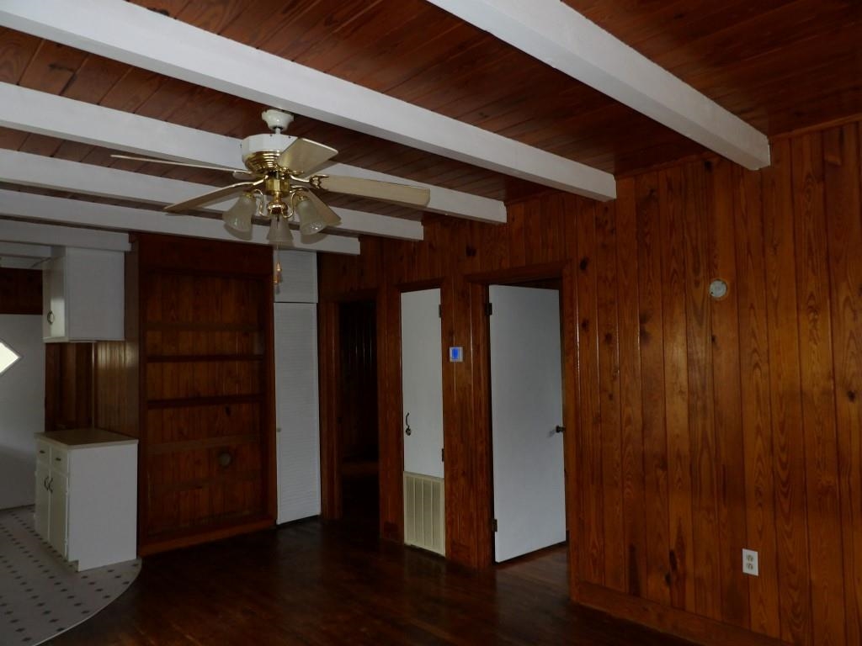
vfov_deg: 56.8
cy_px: 323
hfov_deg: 71.6
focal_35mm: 24
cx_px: 431
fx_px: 598
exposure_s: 1/28
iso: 200
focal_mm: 4.3
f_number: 3.2
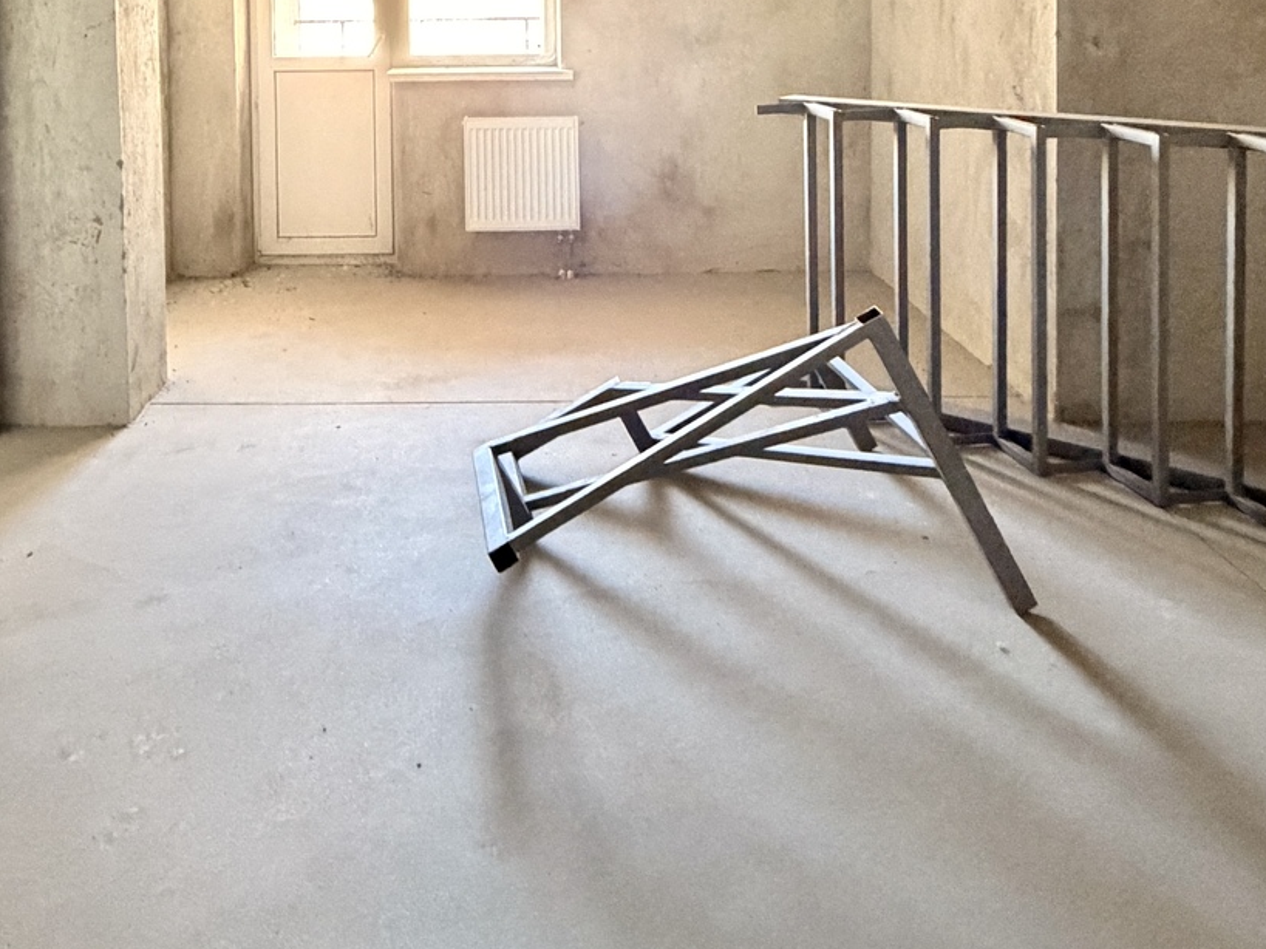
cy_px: 29
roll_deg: +0.4
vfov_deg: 37.0
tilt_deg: -1.8
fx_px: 1280
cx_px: 516
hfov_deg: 52.3
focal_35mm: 35
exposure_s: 1/60
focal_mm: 2.22
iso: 1000
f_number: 2.2
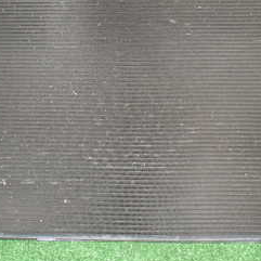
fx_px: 827
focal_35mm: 97
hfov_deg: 17.8
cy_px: 87
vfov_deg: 17.9
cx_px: 67
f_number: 2.9
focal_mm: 7.84
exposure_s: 1/40
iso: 640
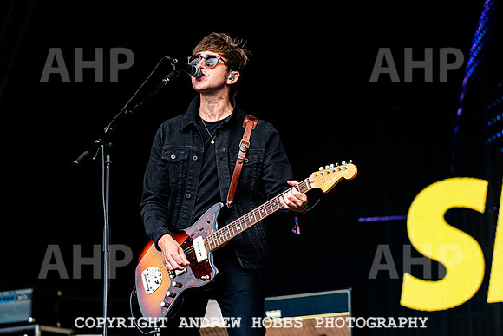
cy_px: 168
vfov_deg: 11.4
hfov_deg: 17.1
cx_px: 252
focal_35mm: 120
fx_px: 1677
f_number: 4.5
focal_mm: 120
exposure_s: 1/500
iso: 400
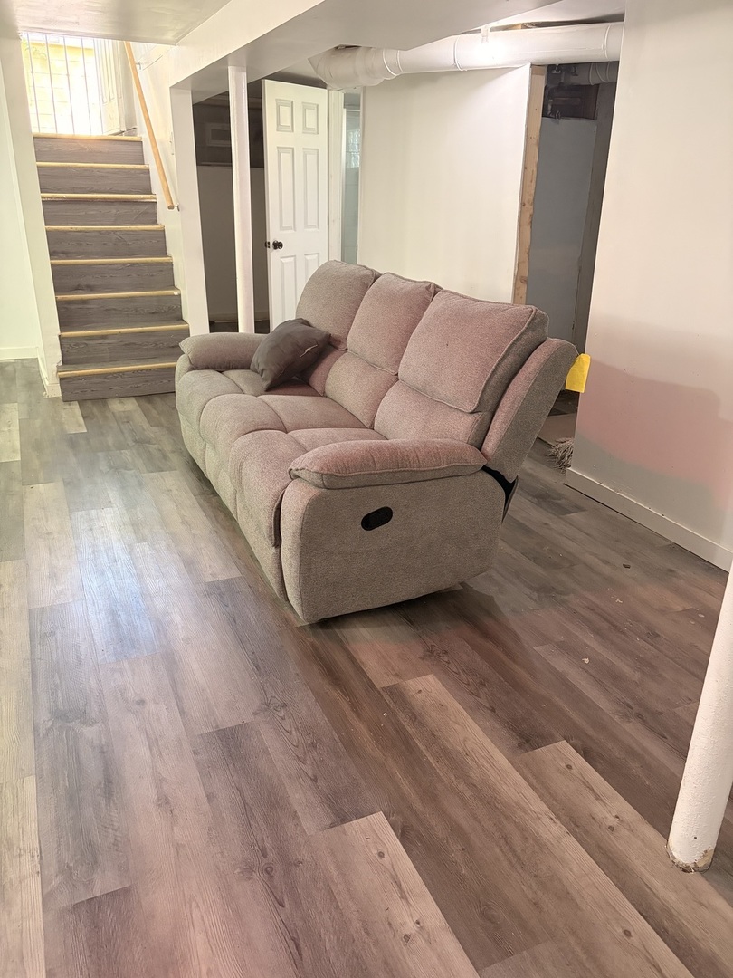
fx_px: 734
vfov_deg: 67.3
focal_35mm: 26
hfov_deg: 53.1
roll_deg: -1.1
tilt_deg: -22.0
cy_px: 489
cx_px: 366
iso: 500
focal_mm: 5.96
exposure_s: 1/60
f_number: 1.6
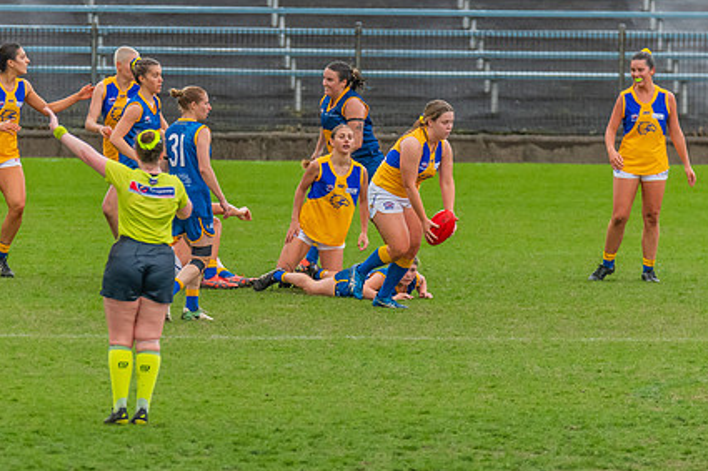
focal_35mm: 844
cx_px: 341
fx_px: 16591
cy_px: 210
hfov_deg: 2.4
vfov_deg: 1.6
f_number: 6
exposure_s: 1/1600
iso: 2000
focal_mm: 450
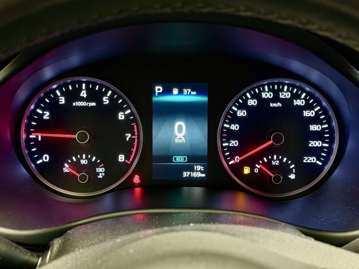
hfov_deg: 38.9
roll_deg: -0.3
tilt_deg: -21.7
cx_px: 181
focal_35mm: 49
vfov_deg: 29.7
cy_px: 134
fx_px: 508
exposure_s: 1/36
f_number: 1.78
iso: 320
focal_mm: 6.76
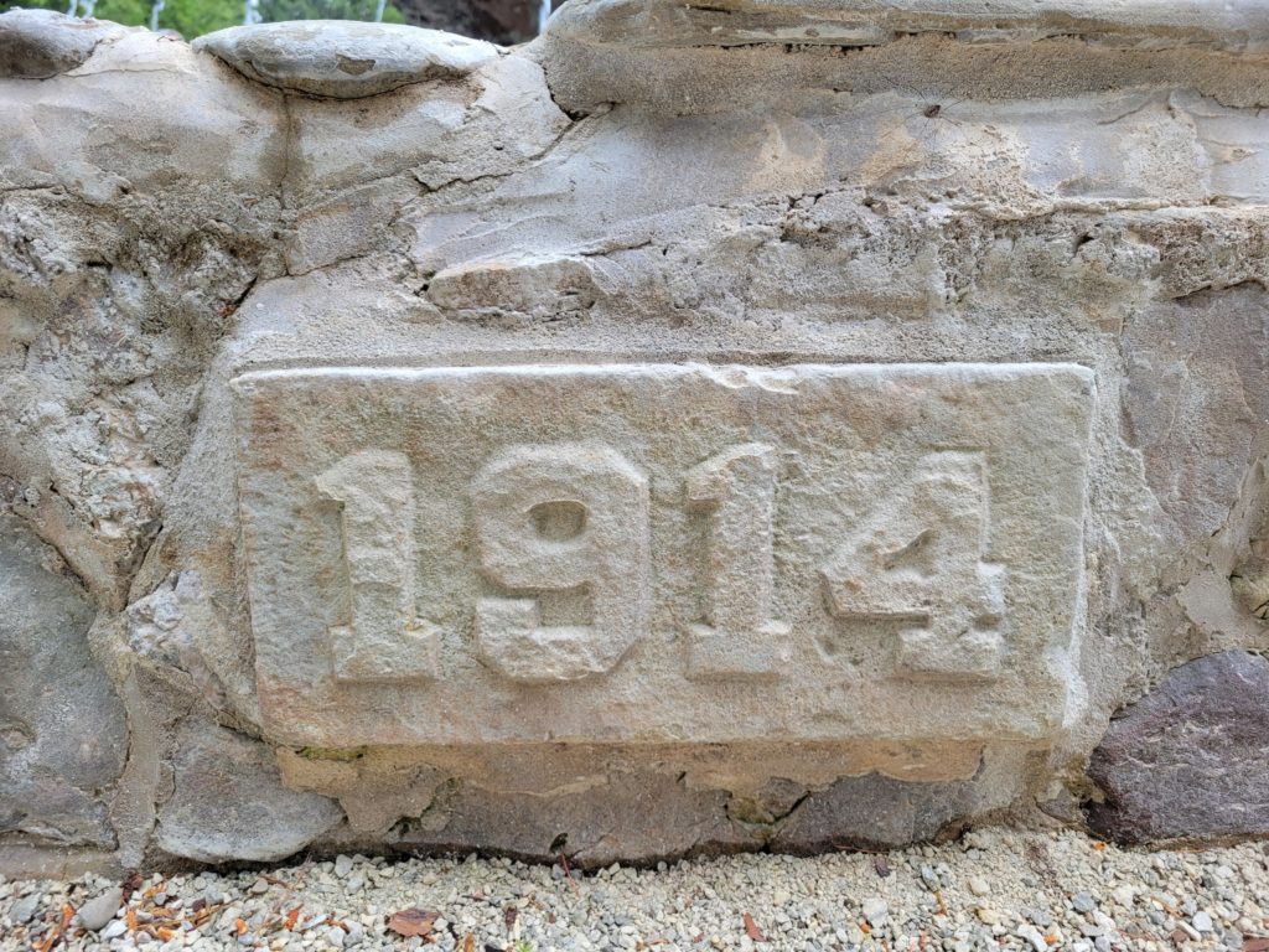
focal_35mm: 26
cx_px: 634
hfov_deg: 67.3
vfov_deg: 53.1
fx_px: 953
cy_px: 476
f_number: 1.8
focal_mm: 5.4
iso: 40
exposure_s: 1/250
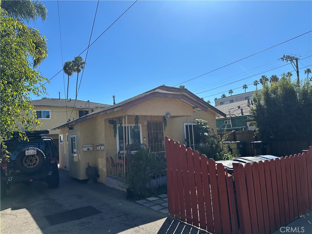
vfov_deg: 56.8
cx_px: 156
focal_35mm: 24
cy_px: 117
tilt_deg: +3.1
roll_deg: +3.9
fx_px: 216
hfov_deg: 71.6
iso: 80
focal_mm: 6.86
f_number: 1.78
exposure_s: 1/5263
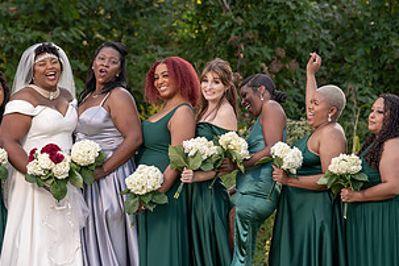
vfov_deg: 5.1
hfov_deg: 7.6
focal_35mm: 270
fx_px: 2992
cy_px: 165
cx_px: 64
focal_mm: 137
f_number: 4
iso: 160
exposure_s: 1/200
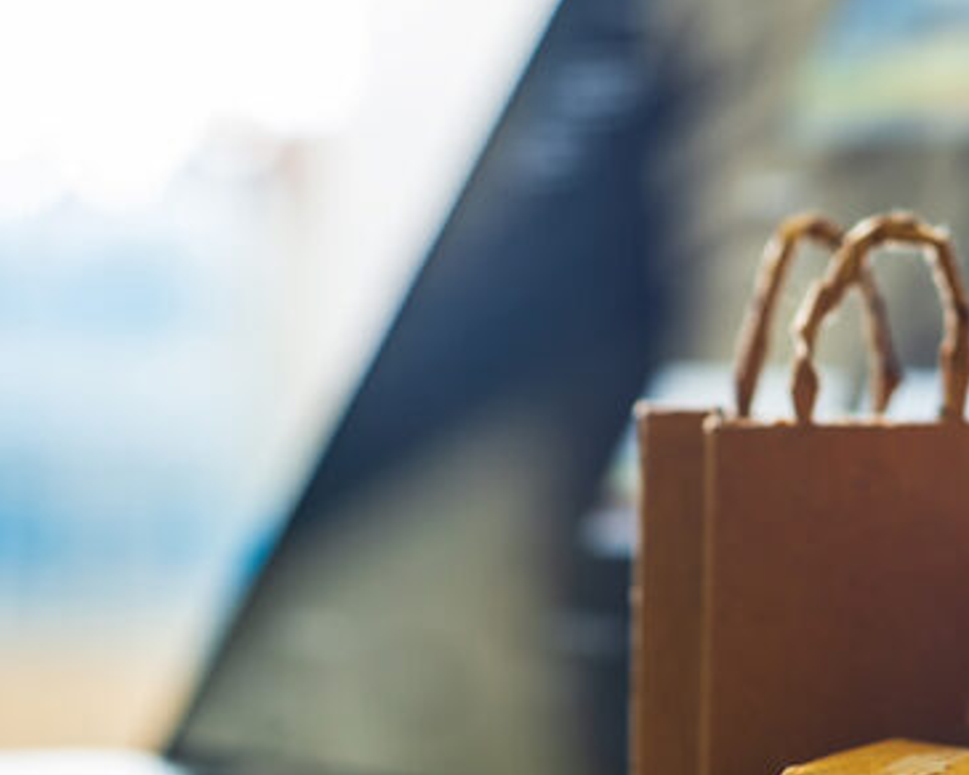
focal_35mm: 132
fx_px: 3785
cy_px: 366
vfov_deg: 11.7
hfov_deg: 14.6
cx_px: 658
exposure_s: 1/4
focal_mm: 50
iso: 64
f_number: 5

- [WRITTEN TASK]
Give back all the records as they stand, but with no pictures in the copy.

- [OUTPUT]
vfov_deg: 56.8
cy_px: 323
hfov_deg: 71.6
focal_35mm: 24
cx_px: 431
fx_px: 598
exposure_s: 1/28
iso: 200
focal_mm: 4.3
f_number: 3.2
cy_px: 29
roll_deg: +0.4
vfov_deg: 37.0
tilt_deg: -1.8
fx_px: 1280
cx_px: 516
hfov_deg: 52.3
focal_35mm: 35
exposure_s: 1/60
focal_mm: 2.22
iso: 1000
f_number: 2.2
fx_px: 827
focal_35mm: 97
hfov_deg: 17.8
cy_px: 87
vfov_deg: 17.9
cx_px: 67
f_number: 2.9
focal_mm: 7.84
exposure_s: 1/40
iso: 640
cy_px: 168
vfov_deg: 11.4
hfov_deg: 17.1
cx_px: 252
focal_35mm: 120
fx_px: 1677
f_number: 4.5
focal_mm: 120
exposure_s: 1/500
iso: 400
fx_px: 734
vfov_deg: 67.3
focal_35mm: 26
hfov_deg: 53.1
roll_deg: -1.1
tilt_deg: -22.0
cy_px: 489
cx_px: 366
iso: 500
focal_mm: 5.96
exposure_s: 1/60
f_number: 1.6
focal_35mm: 844
cx_px: 341
fx_px: 16591
cy_px: 210
hfov_deg: 2.4
vfov_deg: 1.6
f_number: 6
exposure_s: 1/1600
iso: 2000
focal_mm: 450
hfov_deg: 38.9
roll_deg: -0.3
tilt_deg: -21.7
cx_px: 181
focal_35mm: 49
vfov_deg: 29.7
cy_px: 134
fx_px: 508
exposure_s: 1/36
f_number: 1.78
iso: 320
focal_mm: 6.76
focal_35mm: 26
cx_px: 634
hfov_deg: 67.3
vfov_deg: 53.1
fx_px: 953
cy_px: 476
f_number: 1.8
focal_mm: 5.4
iso: 40
exposure_s: 1/250
vfov_deg: 56.8
cx_px: 156
focal_35mm: 24
cy_px: 117
tilt_deg: +3.1
roll_deg: +3.9
fx_px: 216
hfov_deg: 71.6
iso: 80
focal_mm: 6.86
f_number: 1.78
exposure_s: 1/5263
vfov_deg: 5.1
hfov_deg: 7.6
focal_35mm: 270
fx_px: 2992
cy_px: 165
cx_px: 64
focal_mm: 137
f_number: 4
iso: 160
exposure_s: 1/200
focal_35mm: 132
fx_px: 3785
cy_px: 366
vfov_deg: 11.7
hfov_deg: 14.6
cx_px: 658
exposure_s: 1/4
focal_mm: 50
iso: 64
f_number: 5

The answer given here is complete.